The easiest way to create jobs rapidly in an advanced economy is still the tried and true Keynesian method of cutting wages through currency devaluation. Just off the top of my head — i.e., pure speculation — what is missing in the discussion of Greece debt and future plans for a eurozone-wide investment plan is the announcement of a temporary Greece exit from the euro to allow a sharp devaluation to occur. And, not surprising, this idea was already floated by Germany in 2012:
“It all comes down to the fact that Greece will need a third loan. Even if everyone denies it, we all know it’s unavoidable,” this official said. But because of rising political pressure in Germany and other core Eurozone countries, “this decision will be delayed as much as possible.”
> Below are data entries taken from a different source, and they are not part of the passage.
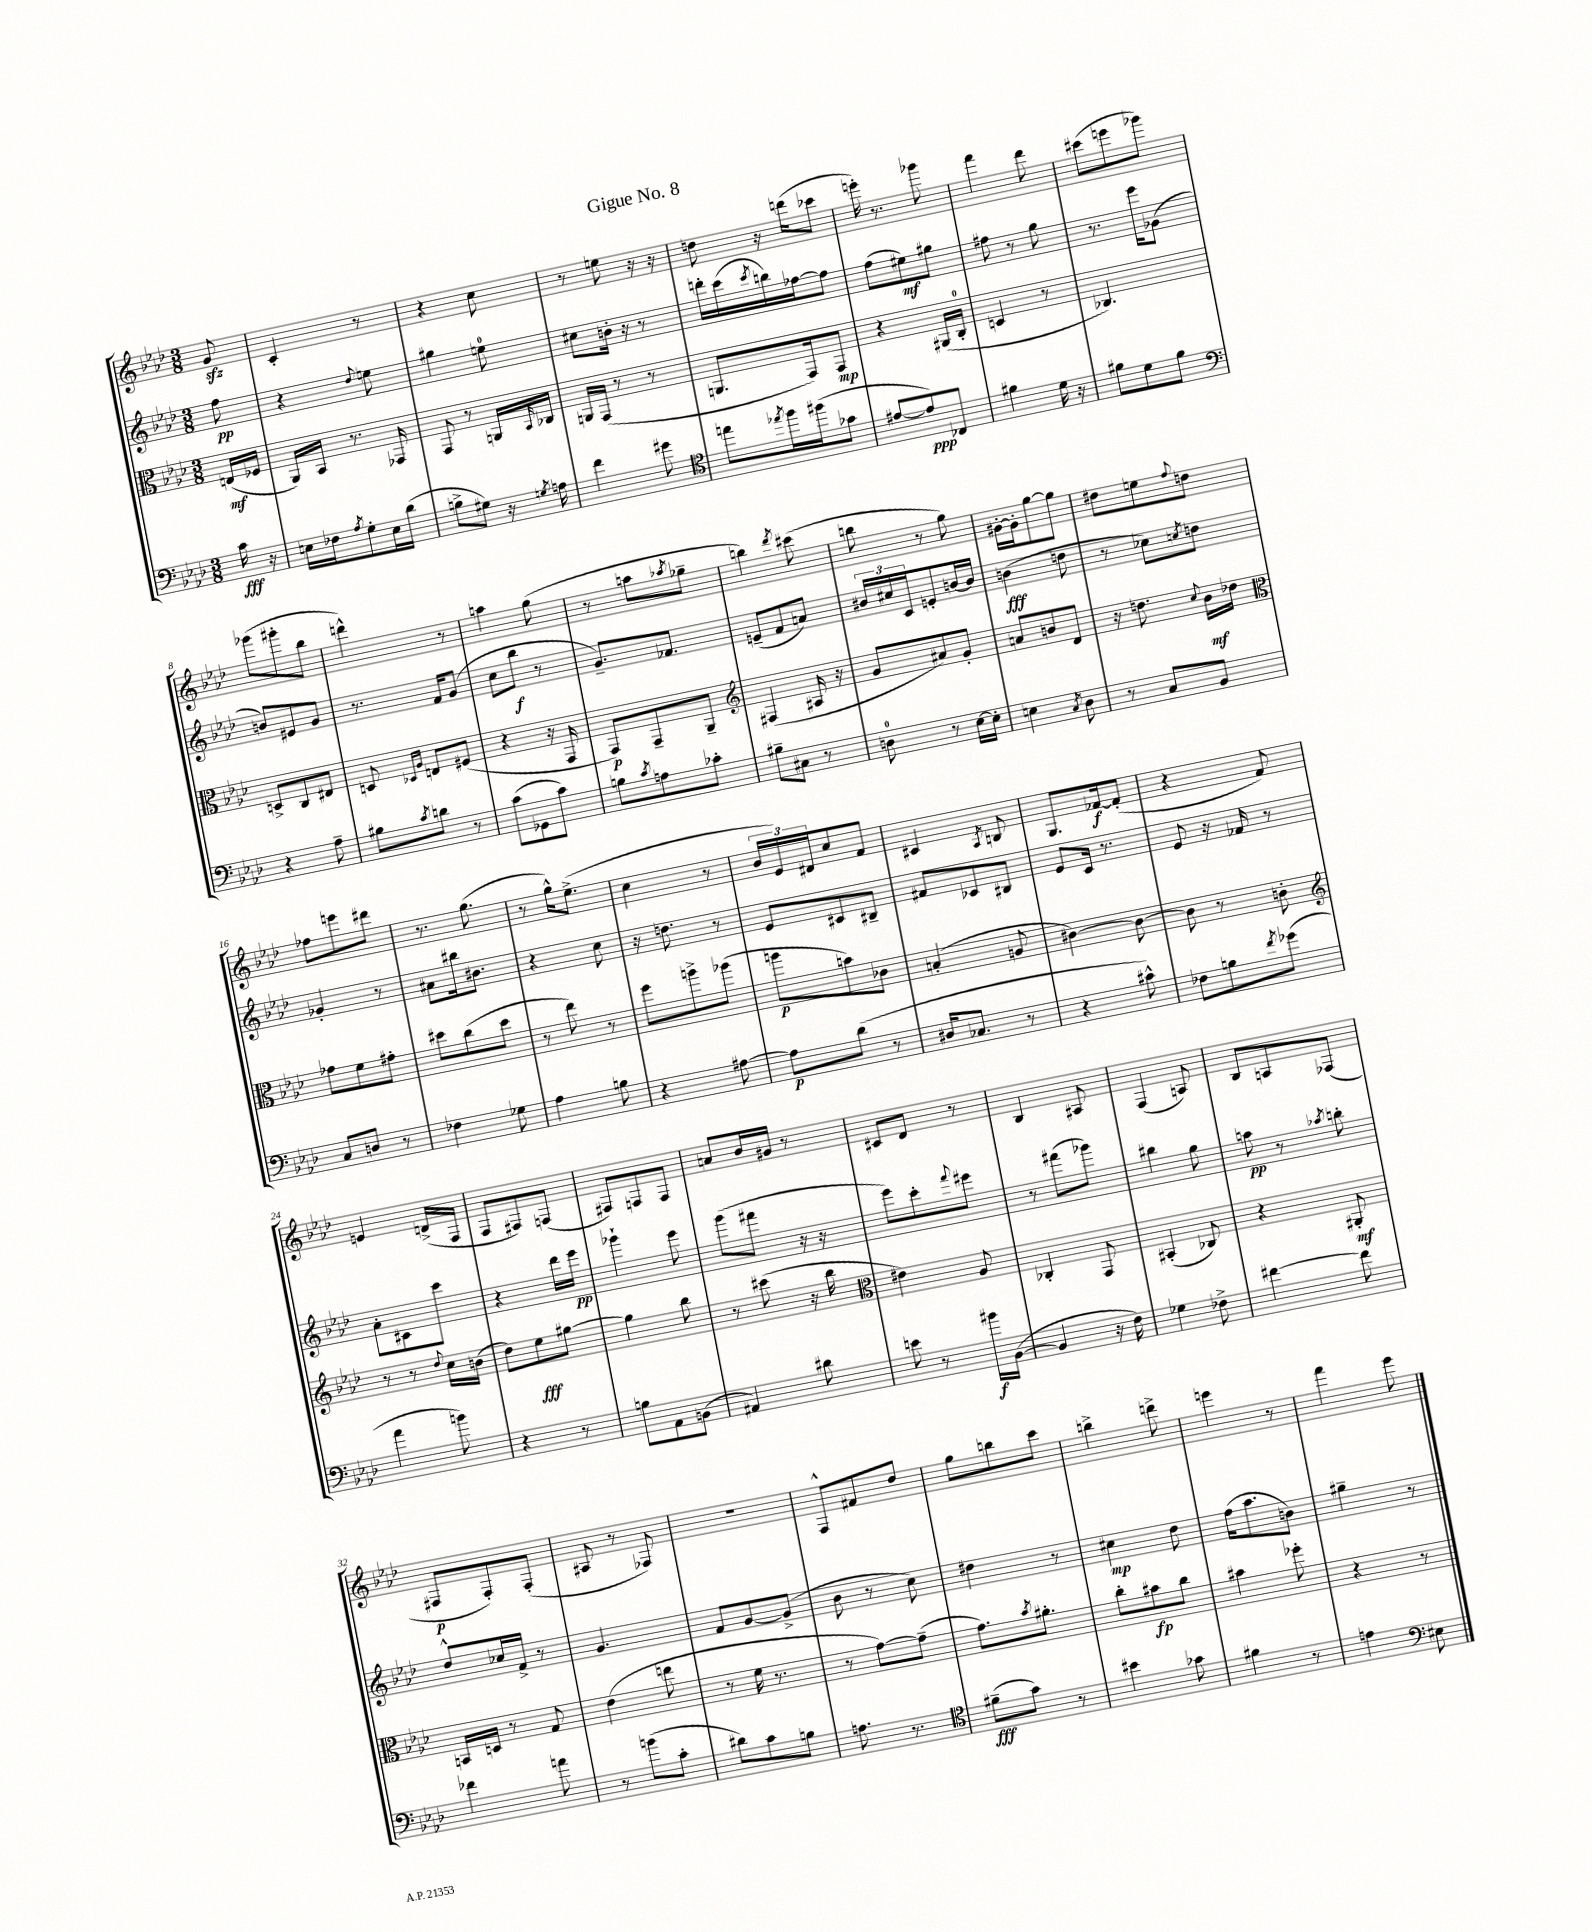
\header { title = "Gigue No. 8" }
<<
\new StaffGroup <<
\new Staff = "s0" {
    \clef treble \key aes \major \numericTimeSignature \time 3/8 \partial 8
    g'8\sfz |
    c'4-. r8 |
    r4 c''8 |
    r8 e''8 r16 r16 |
    d''8 r16 d'''16( ces'''8 |
    e'''16-.) r8. ges'''8 |
    f'''4 des'''8 |
    cis'''8( e'''8 ges'''8) |
    ges'''8( gis'''8-. bes''8 |
    d'''4-^) r8 |
    a''4 g''8( |
    r8 a''8 \acciaccatura { aes''8 } ges''8-- |
    b''4) \acciaccatura { des'''8 } cis'''8( |
    b''8 r8 g''8) |
    gis'16~-. gis'16-. g''8~ g''8 |
    dis''8 e''8 \appoggiatura { f''8 } d''8 |
    fes''8 e'''8 dis'''8 |
    r8. g''8.( |
    r8 g''16-^) ees''8.->( |
    c''4 r8 |
    \tuplet 3/2 { bes'16 ees'16) dis'16 } c''8 f'8 |
    cis'4 \acciaccatura { aes8 } b8 |
    g8. fes'16~\f fes'8-.( |
    r4 f'8) |
    e'4 d'16->( f16 |
    f8 fis8) f8( |
    fis8) f8 f8 |
    a'8 bes'16 gis'16 r8 |
    cis'8 des'8 r8 |
    bes4 ais8 |
    f4( a8) |
    bes8 a8 fes8( |
    fis8\p fis8-.) fis8-.( |
    ais8 r8 fes8) |
    R4. |
    f8-^ fis'8 des''8 |
    g''8 b''8 c'''8 |
    b''4-> d'''8-> |
    e'''4 r8 |
    f'''4 ees'''8 \bar "|." |
}
\new Staff = "s1" {
    \clef treble \key aes \major \numericTimeSignature \time 3/8 \partial 8
    f''8\pp |
    r4 \appoggiatura { des''8 } e''8 |
    gis''4 e''8-0 |
    cis''8 b'16-. r16 r8 |
    d'''16-. c'''16( \acciaccatura { c'''8 } b''16) fes''16~ fes''8 |
    f''8( eis''8\mf) gis''8 |
    fis''8 r8 g''8 |
    r8. ees'''16 ges'8( |
    b'8) eis'8 g'8 |
    r8. f'16 g'8( |
    c''8 bes''8\f r8 |
    g'8.--) fes'8. |
    e'8--( f'8 a'8) |
    \tuplet 3/2 { bis'16 cis''16 c'16 } e'8-. b'16~ b'16 |
    b'4\fff( d''8 |
    r8 ces''8) \acciaccatura { c''8 } d''8 |
    ges'4-. r8 |
    ais'8 bis''16 bis'8. |
    r4 c''8 |
    r16 d''8. r8 |
    ees'8 cis'8 bis8-- |
    fis'8 ces'8 bis8 |
    ees'8 c'16 r8. |
    ees'8 r16 fes'16 r8 |
    aes'8-. cis'8 c'''8 |
    r4 des'''16 ees'''16\pp |
    ges'''4-! ees'''8 |
    g'''8( fis'''8 r16 r16 |
    ees'''8) c'''8-. \appoggiatura { f'''8 } eis'''8 |
    r8 fis'''8( ges'''8) |
    bis''4 g''8 |
    a''8\pp r8 \acciaccatura { aes''8 } b''8-. |
    des''8-^ ces''16 f'16-> r8 |
    g'4. |
    f'8 g'8~ g'8->( |
    bes'8 r8 c''8) |
    dis''4 r8 |
    cis''4\mp des''8 |
    f''16( aes''8. b'8) |
    gis''4-- r8 \bar "|." |
}
\new Staff = "s2" {
    \clef alto \key aes \major \numericTimeSignature \time 3/8 \partial 8
    e16\mf( fes16 |
    aes,16) bes,16 r8. ges,16 |
    g,8 r8 a,16 \grace { bes,16 } ces16 |
    a,16 g,16( r8 r8 |
    a,8. g,16) g,8\mp |
    r4 ais,16( c16-0-. |
    d4 r8 |
    ces4.) |
    d8-> c8 eis8 |
    d8 \grace { des16 aes16 } e8 fis8( |
    r4 r16 g,16 |
    g,8\p) g,8-- aes,8-- |
    \clef treble fis4( ais16 r16 |
    g'8 ais'8) g'8-. |
    a'8 b'8 des'8 |
    r16 d''8. \appoggiatura { c''8 } bes'16\mf des''16 |
    \clef alto ges'8 f'8 gis'8-. |
    dis''8 c''8( dis''8 |
    r8 ees''8) r8 |
    f''8 a''8-> aes''8( |
    a''8\p b'8) ces'8 |
    b4-.( a8 |
    cis'4~) cis'8~ |
    cis'8 r8 c'8-. |
    \clef treble r8 r8 \appoggiatura { des''8 } c''16 b'16( |
    des''8) ees''8\fff gis''8~ |
    gis''4 bes''8 |
    r8 cis'''8( r16 bes''16 |
    \clef alto eis'4) aes8 |
    ces4-. g,8 |
    bis,4-.( ces8) |
    r4 ais,8-.\mf |
    b,16 d16 r8 g8 |
    ees'4( e''8 |
    r8 f'16 r8. |
    r8 g'8~) g'8--( |
    g'8.) \acciaccatura { bes'8 } ais'8.-. |
    c''8-. bis'8\fp c''8 |
    bis'4 fes''8-. |
    r4 r8 \bar "|." |
}
\new Staff = "s3" {
    \clef bass \key aes \major \numericTimeSignature \time 3/8 \partial 8
    c'16\fff r16 |
    e16 fes16 \acciaccatura { aes8 } g8-. e16 des'16( |
    b8-> gis8) r16 \acciaccatura { g8 } a16 |
    f'4 gis'8 |
    \clef tenor e''8 \acciaccatura { ees''8 } f''16 fis''16( ges'8 |
    eis'8~ eis'8\ppp) ces8 |
    fis'4 des'16 r16 |
    fis'8 des'8 fis'8 |
    \clef bass r4 aes8-- |
    bis8 \acciaccatura { c'8 } d'8 r8 |
    c'8( ges,8 c'8) |
    b8 \acciaccatura { c'8 } a8 ces'8-. |
    bis8-- cis8 r8 |
    d8-0 r8 ees16~ ees16-. |
    e4 \acciaccatura { c8 } des8 |
    r8 c8 bes,8 |
    c8 d8 r8 |
    fes4 ges8 |
    aes4 b8 |
    r4 ais8~ |
    ais8\p des'8( r8 |
    dis16 ces8. r8 |
    r4 cis'8-^) |
    fes8 b8 \acciaccatura { f'8 } ges'8( |
    aes'4 b'8) |
    r4 r8 |
    b8 aes,8 b,8( |
    ais,4) dis'8 |
    e'8 r8 bis'16\f bes,16~( |
    bes,4 r16 f16) |
    ges4 fes8-> |
    fis'4~ fis'8 |
    fes'4 a'8 |
    r8 b'8( c'8-. |
    dis'8) c'8 b8 |
    a8. r8. |
    \clef tenor fis'8--\fff( g'8) r8 |
    bis'4 ges'8 |
    fis'4 r8 |
    e'4 \clef bass eis8 \bar "|." |
}
>>
>>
He added that, “the hawkish team of the German finance ministry believes that since Greece will need more money, it would be better given as a bridge loan to facilitate a temporary exit.”
The official noted: “It would be better received politically within Germany, the Netherlands, Finland and other countries like Slovakia and Estonia if the new loan were sold as the final one and tied to a Greek exit from the Eurozone, which would be regarded as punishment.”
So, KKE and the rest of the dumb Marxists may get their fascist fantasy of a return to the drachma, but the result will be nothing like what they imagine. If SYRIZA is allowed to leave the euro, even temporarily, wages in Greece will be crushed on a scale not even seen in the depression so far.